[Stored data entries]

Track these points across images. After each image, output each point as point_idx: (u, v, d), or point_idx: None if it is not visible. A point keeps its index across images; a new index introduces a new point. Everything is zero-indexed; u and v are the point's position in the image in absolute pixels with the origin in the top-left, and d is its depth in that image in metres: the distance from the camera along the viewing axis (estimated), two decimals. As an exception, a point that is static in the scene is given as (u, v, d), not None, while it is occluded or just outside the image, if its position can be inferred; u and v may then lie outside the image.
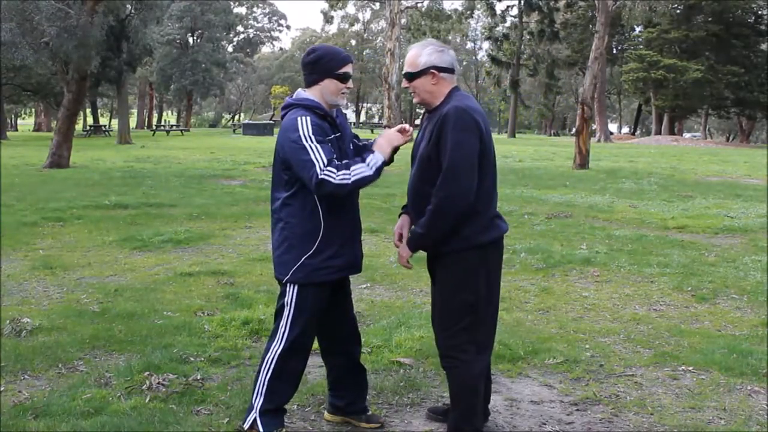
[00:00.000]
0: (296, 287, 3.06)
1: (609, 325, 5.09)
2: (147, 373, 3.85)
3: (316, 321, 3.17)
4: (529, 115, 67.18)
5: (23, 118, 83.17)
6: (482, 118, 2.94)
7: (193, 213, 10.23)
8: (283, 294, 3.12)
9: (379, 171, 2.95)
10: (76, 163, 19.06)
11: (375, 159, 2.96)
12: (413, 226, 3.05)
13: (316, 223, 3.00)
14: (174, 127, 49.66)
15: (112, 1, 22.79)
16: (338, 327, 3.30)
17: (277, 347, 3.11)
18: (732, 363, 4.23)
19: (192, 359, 4.17)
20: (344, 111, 3.31)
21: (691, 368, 4.20)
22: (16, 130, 65.91)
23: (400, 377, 3.98)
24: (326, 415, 3.46)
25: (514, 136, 52.79)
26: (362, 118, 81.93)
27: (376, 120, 77.16)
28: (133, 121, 57.79)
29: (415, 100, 3.11)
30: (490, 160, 2.96)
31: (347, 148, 3.16)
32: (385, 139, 3.04)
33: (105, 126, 49.13)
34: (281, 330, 3.11)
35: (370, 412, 3.43)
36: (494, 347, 3.50)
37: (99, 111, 63.14)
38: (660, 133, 52.60)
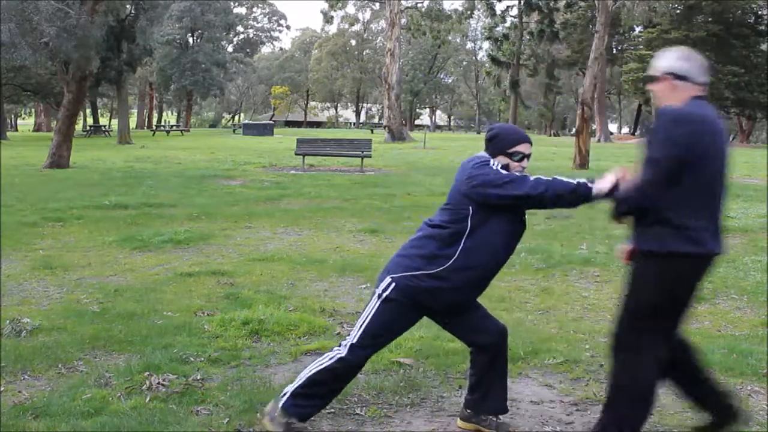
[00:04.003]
0: (394, 288, 3.08)
1: (609, 326, 5.07)
2: (147, 373, 3.85)
3: (386, 339, 3.22)
4: (529, 115, 67.10)
5: (23, 119, 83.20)
6: (700, 128, 2.85)
7: (193, 213, 10.23)
8: (377, 291, 3.13)
9: (584, 190, 3.08)
10: (76, 163, 19.06)
11: (583, 180, 3.10)
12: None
13: (451, 252, 3.06)
14: (174, 128, 49.64)
15: (112, 1, 22.80)
16: (472, 321, 3.31)
17: (336, 354, 3.13)
18: (732, 363, 4.22)
19: (192, 359, 4.17)
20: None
21: (691, 368, 4.19)
22: (16, 130, 65.90)
23: (400, 377, 3.97)
24: (458, 422, 3.43)
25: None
26: (362, 118, 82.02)
27: (376, 120, 77.21)
28: (133, 122, 57.82)
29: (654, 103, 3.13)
30: (702, 171, 2.83)
31: None
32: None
33: (105, 126, 49.08)
34: (354, 334, 3.15)
35: (501, 420, 3.35)
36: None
37: (99, 111, 63.17)
38: (660, 133, 52.53)
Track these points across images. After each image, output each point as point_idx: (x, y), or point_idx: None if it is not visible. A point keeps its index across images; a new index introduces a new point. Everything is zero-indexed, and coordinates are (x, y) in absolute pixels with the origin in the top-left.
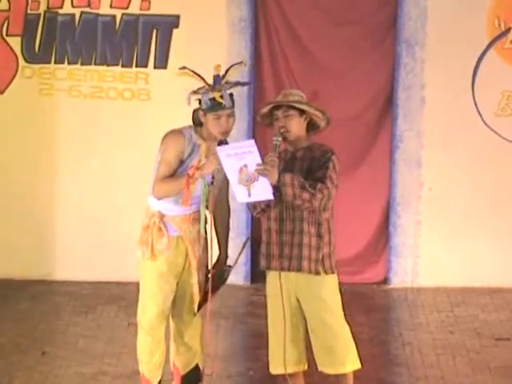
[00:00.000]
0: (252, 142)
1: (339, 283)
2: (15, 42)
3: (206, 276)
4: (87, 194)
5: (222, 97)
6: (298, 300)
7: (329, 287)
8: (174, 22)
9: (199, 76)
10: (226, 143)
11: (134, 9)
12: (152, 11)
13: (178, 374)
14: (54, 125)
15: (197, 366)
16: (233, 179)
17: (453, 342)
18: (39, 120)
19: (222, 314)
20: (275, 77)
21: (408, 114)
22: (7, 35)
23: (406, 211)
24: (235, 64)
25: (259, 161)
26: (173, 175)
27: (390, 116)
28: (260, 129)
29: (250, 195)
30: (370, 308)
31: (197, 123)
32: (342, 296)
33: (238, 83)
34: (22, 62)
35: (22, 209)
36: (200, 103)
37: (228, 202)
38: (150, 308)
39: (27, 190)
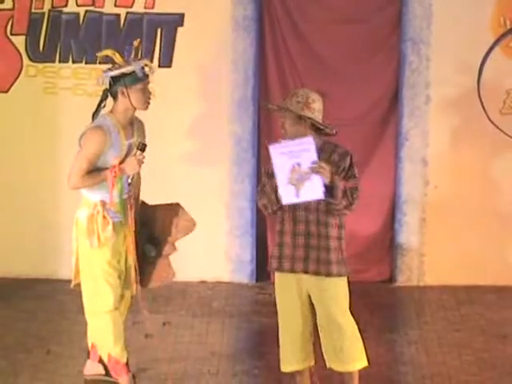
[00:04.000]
0: (310, 139)
1: None
2: (19, 41)
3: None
4: None
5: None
6: (309, 296)
7: (342, 287)
8: (178, 20)
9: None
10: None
11: (139, 7)
12: (156, 10)
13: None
14: (59, 123)
15: None
16: (282, 179)
17: (459, 341)
18: (44, 119)
19: (227, 312)
20: (280, 75)
21: (413, 112)
22: (11, 34)
23: (412, 209)
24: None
25: (315, 158)
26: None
27: (396, 114)
28: (265, 128)
29: (298, 195)
30: (376, 306)
31: (101, 104)
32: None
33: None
34: (26, 60)
35: (27, 208)
36: (120, 80)
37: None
38: (107, 292)
39: (31, 189)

ACTIVITY
Strip the images and reproduce the remaining records precisely.

EXERCISE RESPONSE
Track these points across images. After each image, output each point as point_idx: (u, v, d), or point_idx: None if it is not visible. A point keeps its index across images; a new index introduces a new point. Everything is zero-indexed; u and v are the point's position in the image in absolute pixels with the origin in the top-left, and d is its depth in that image in metres: the distance from the camera along the viewing axis (estimated), two decimals. As an exception, a point that is static in the scene is given as (u, v, d), not None, while it is occluded or just outside the image, if its position can be inferred; u and v may then lie outside the image.
[00:00.000]
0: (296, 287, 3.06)
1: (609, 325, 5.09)
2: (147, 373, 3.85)
3: (316, 321, 3.17)
4: (529, 115, 67.18)
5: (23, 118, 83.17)
6: (482, 118, 2.94)
7: (193, 213, 10.23)
8: (283, 294, 3.12)
9: (379, 171, 2.95)
10: (76, 163, 19.06)
11: (375, 159, 2.96)
12: (413, 226, 3.05)
13: (316, 223, 3.00)
14: (174, 127, 49.66)
15: (112, 1, 22.79)
16: (338, 327, 3.30)
17: (277, 347, 3.11)
18: (732, 363, 4.23)
19: (192, 359, 4.17)
20: (344, 111, 3.31)
21: (691, 368, 4.20)
22: (16, 130, 65.91)
23: (400, 377, 3.98)
24: (326, 415, 3.46)
25: (514, 136, 52.79)
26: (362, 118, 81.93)
27: (376, 120, 77.16)
28: (133, 121, 57.79)
29: (415, 100, 3.11)
30: (490, 160, 2.96)
31: (347, 148, 3.16)
32: (385, 139, 3.04)
33: (105, 126, 49.13)
34: (281, 330, 3.11)
35: (370, 412, 3.43)
36: (494, 347, 3.50)
37: (99, 111, 63.14)
38: (660, 133, 52.60)
[00:04.003]
0: (394, 288, 3.08)
1: (609, 326, 5.07)
2: (147, 373, 3.85)
3: (386, 339, 3.22)
4: (529, 115, 67.10)
5: (23, 119, 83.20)
6: (700, 128, 2.85)
7: (193, 213, 10.23)
8: (377, 291, 3.13)
9: (584, 190, 3.08)
10: (76, 163, 19.06)
11: (583, 180, 3.10)
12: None
13: (451, 252, 3.06)
14: (174, 128, 49.64)
15: (112, 1, 22.80)
16: (472, 321, 3.31)
17: (336, 354, 3.13)
18: (732, 363, 4.22)
19: (192, 359, 4.17)
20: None
21: (691, 368, 4.19)
22: (16, 130, 65.90)
23: (400, 377, 3.97)
24: (458, 422, 3.43)
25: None
26: (362, 118, 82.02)
27: (376, 120, 77.21)
28: (133, 122, 57.82)
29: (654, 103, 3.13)
30: (702, 171, 2.83)
31: None
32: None
33: (105, 126, 49.08)
34: (354, 334, 3.15)
35: (501, 420, 3.35)
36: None
37: (99, 111, 63.17)
38: (660, 133, 52.53)
Track these points across images. After each image, output each point as point_idx: (x, y), or point_idx: None if it is not visible. A point keeps its index across images; a new index introduces a new point. Everything is zero-indexed, and coordinates are (x, y) in absolute pixels with the origin in the top-left.
[00:00.000]
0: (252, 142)
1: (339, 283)
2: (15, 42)
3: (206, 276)
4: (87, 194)
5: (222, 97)
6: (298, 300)
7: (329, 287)
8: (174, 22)
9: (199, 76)
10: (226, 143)
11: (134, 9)
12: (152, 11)
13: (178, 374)
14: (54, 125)
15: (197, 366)
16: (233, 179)
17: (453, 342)
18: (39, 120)
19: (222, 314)
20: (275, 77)
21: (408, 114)
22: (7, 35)
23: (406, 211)
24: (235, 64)
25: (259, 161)
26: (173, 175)
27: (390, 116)
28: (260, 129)
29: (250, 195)
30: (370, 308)
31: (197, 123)
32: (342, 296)
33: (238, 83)
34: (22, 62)
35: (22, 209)
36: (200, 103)
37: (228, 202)
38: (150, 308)
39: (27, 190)
[00:04.000]
0: (310, 139)
1: None
2: (19, 41)
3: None
4: None
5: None
6: (309, 296)
7: (342, 287)
8: (178, 20)
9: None
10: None
11: (139, 7)
12: (156, 10)
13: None
14: (59, 123)
15: None
16: (282, 179)
17: (459, 341)
18: (44, 119)
19: (227, 312)
20: (280, 75)
21: (413, 112)
22: (11, 34)
23: (412, 209)
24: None
25: (315, 158)
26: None
27: (396, 114)
28: (265, 128)
29: (298, 195)
30: (376, 306)
31: (101, 104)
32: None
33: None
34: (26, 60)
35: (27, 208)
36: (120, 80)
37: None
38: (107, 292)
39: (31, 189)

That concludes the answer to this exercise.